• [Short task] Reproduce verbatim the lines of the material below, beginning with its first line and continuing through the line that contains "scientific name: Regulus ignicapilla".

(Stored entries)
※ ※ ※
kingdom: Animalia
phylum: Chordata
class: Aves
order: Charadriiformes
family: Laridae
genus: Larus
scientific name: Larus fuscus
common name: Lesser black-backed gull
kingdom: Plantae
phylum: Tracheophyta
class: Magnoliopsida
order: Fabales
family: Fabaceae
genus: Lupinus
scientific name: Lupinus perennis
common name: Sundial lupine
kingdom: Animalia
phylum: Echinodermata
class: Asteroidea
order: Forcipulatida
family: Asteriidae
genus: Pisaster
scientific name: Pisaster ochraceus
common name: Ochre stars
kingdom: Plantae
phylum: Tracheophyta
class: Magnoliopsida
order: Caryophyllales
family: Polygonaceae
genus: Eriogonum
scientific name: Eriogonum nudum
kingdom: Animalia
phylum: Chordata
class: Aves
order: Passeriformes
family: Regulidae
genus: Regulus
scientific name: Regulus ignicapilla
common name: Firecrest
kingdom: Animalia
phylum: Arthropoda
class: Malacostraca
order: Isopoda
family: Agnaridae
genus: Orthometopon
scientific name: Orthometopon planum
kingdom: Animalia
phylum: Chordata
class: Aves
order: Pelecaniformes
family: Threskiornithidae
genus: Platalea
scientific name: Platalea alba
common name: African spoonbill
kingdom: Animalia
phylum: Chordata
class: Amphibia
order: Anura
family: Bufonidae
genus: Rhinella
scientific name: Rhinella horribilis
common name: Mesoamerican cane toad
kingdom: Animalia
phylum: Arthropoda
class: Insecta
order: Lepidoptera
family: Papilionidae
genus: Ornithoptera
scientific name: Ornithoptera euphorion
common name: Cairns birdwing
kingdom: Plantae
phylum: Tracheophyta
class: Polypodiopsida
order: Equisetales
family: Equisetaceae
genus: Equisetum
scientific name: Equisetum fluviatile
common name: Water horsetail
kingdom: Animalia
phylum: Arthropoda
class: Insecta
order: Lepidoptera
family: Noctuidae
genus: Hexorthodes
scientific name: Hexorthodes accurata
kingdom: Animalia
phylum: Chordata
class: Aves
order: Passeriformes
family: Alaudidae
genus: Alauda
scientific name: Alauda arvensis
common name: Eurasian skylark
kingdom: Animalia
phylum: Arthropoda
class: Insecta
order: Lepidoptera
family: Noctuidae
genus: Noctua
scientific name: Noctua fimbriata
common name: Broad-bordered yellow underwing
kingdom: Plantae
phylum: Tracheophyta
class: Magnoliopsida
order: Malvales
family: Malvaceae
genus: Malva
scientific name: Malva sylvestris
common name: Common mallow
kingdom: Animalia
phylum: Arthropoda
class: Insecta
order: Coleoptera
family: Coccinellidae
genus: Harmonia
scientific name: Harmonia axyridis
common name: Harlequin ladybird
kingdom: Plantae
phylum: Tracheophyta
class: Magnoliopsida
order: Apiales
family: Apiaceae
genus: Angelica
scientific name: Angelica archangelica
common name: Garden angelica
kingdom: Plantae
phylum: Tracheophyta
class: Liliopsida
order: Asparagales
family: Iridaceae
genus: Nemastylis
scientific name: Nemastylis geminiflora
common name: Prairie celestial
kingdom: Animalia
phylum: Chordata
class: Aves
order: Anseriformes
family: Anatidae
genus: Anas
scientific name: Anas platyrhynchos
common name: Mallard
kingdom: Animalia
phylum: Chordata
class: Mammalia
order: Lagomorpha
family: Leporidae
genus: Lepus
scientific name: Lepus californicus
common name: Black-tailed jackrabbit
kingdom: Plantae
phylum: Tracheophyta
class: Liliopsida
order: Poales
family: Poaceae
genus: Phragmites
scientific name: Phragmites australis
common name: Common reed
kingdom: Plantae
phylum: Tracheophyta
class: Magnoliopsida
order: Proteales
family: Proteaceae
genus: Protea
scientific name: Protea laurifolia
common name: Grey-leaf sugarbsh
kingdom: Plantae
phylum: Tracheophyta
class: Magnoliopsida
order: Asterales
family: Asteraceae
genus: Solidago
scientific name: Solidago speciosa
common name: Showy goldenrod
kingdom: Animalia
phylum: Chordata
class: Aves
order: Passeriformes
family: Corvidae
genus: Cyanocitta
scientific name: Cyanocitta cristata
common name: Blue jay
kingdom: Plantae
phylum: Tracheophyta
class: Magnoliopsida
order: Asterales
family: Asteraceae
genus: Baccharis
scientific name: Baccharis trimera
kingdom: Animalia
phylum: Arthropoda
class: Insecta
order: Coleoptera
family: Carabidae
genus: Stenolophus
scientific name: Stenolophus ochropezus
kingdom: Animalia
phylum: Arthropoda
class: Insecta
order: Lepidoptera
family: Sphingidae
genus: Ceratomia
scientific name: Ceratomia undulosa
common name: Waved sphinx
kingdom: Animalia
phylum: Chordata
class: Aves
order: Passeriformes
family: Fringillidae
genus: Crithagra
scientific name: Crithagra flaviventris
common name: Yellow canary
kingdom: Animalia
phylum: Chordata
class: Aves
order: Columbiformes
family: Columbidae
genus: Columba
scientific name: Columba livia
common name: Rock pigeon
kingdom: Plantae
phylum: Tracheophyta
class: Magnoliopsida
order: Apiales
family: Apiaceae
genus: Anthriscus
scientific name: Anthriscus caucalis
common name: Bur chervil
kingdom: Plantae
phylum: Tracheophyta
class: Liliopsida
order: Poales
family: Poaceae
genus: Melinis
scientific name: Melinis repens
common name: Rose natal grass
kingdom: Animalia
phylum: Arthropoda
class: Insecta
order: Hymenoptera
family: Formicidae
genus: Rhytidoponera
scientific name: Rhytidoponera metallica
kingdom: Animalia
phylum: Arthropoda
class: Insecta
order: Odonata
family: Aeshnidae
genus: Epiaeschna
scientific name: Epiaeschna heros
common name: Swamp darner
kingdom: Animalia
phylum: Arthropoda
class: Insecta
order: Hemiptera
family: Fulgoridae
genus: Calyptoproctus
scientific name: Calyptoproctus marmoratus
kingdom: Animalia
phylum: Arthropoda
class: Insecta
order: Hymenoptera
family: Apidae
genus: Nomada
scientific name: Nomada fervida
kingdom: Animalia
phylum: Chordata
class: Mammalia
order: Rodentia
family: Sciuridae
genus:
※ ※ ※
• [Answer for this exercise]
kingdom: Animalia
phylum: Chordata
class: Aves
order: Charadriiformes
family: Laridae
genus: Larus
scientific name: Larus fuscus
common name: Lesser black-backed gull
kingdom: Plantae
phylum: Tracheophyta
class: Magnoliopsida
order: Fabales
family: Fabaceae
genus: Lupinus
scientific name: Lupinus perennis
common name: Sundial lupine
kingdom: Animalia
phylum: Echinodermata
class: Asteroidea
order: Forcipulatida
family: Asteriidae
genus: Pisaster
scientific name: Pisaster ochraceus
common name: Ochre stars
kingdom: Plantae
phylum: Tracheophyta
class: Magnoliopsida
order: Caryophyllales
family: Polygonaceae
genus: Eriogonum
scientific name: Eriogonum nudum
kingdom: Animalia
phylum: Chordata
class: Aves
order: Passeriformes
family: Regulidae
genus: Regulus
scientific name: Regulus ignicapilla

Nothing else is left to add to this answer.